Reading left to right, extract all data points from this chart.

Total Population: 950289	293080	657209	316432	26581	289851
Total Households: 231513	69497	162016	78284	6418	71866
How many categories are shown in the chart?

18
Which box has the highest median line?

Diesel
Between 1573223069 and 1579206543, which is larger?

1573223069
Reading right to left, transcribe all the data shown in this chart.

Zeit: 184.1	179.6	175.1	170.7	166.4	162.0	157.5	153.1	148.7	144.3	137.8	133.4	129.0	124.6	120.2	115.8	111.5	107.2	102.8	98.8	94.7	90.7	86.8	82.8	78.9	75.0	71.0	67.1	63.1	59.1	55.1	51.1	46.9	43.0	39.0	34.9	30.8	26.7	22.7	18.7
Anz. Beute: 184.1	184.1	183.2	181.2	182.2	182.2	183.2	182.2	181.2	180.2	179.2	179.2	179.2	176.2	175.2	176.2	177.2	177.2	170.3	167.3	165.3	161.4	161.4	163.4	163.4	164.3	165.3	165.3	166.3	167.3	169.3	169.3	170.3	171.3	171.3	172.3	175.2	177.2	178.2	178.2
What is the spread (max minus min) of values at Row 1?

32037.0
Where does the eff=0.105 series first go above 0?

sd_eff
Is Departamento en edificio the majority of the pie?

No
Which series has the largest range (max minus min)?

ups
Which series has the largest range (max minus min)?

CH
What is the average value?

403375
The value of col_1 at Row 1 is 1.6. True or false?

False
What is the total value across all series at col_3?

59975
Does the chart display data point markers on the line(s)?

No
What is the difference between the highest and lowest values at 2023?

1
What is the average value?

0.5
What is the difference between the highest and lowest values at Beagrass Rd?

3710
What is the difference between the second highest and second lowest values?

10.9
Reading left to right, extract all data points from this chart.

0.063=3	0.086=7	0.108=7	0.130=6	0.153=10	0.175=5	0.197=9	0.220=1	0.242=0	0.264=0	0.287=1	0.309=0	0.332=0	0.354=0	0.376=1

» **Required action**:
Print all of the records above again, word for word, keeping every line and its order unchanged.

» **Result below**:
Reading left to right, extract all data points from this chart.

Total Population: 950289	293080	657209	316432	26581	289851
Total Households: 231513	69497	162016	78284	6418	71866
How many categories are shown in the chart?

18
Which box has the highest median line?

Diesel
Between 1573223069 and 1579206543, which is larger?

1573223069
Reading right to left, transcribe all the data shown in this chart.

Zeit: 184.1	179.6	175.1	170.7	166.4	162.0	157.5	153.1	148.7	144.3	137.8	133.4	129.0	124.6	120.2	115.8	111.5	107.2	102.8	98.8	94.7	90.7	86.8	82.8	78.9	75.0	71.0	67.1	63.1	59.1	55.1	51.1	46.9	43.0	39.0	34.9	30.8	26.7	22.7	18.7
Anz. Beute: 184.1	184.1	183.2	181.2	182.2	182.2	183.2	182.2	181.2	180.2	179.2	179.2	179.2	176.2	175.2	176.2	177.2	177.2	170.3	167.3	165.3	161.4	161.4	163.4	163.4	164.3	165.3	165.3	166.3	167.3	169.3	169.3	170.3	171.3	171.3	172.3	175.2	177.2	178.2	178.2
What is the spread (max minus min) of values at Row 1?

32037.0
Where does the eff=0.105 series first go above 0?

sd_eff
Is Departamento en edificio the majority of the pie?

No
Which series has the largest range (max minus min)?

ups
Which series has the largest range (max minus min)?

CH
What is the average value?

403375
The value of col_1 at Row 1 is 1.6. True or false?

False
What is the total value across all series at col_3?

59975
Does the chart display data point markers on the line(s)?

No
What is the difference between the highest and lowest values at 2023?

1
What is the average value?

0.5
What is the difference between the highest and lowest values at Beagrass Rd?

3710
What is the difference between the second highest and second lowest values?

10.9
Reading left to right, extract all data points from this chart.

0.063=3	0.086=7	0.108=7	0.130=6	0.153=10	0.175=5	0.197=9	0.220=1	0.242=0	0.264=0	0.287=1	0.309=0	0.332=0	0.354=0	0.376=1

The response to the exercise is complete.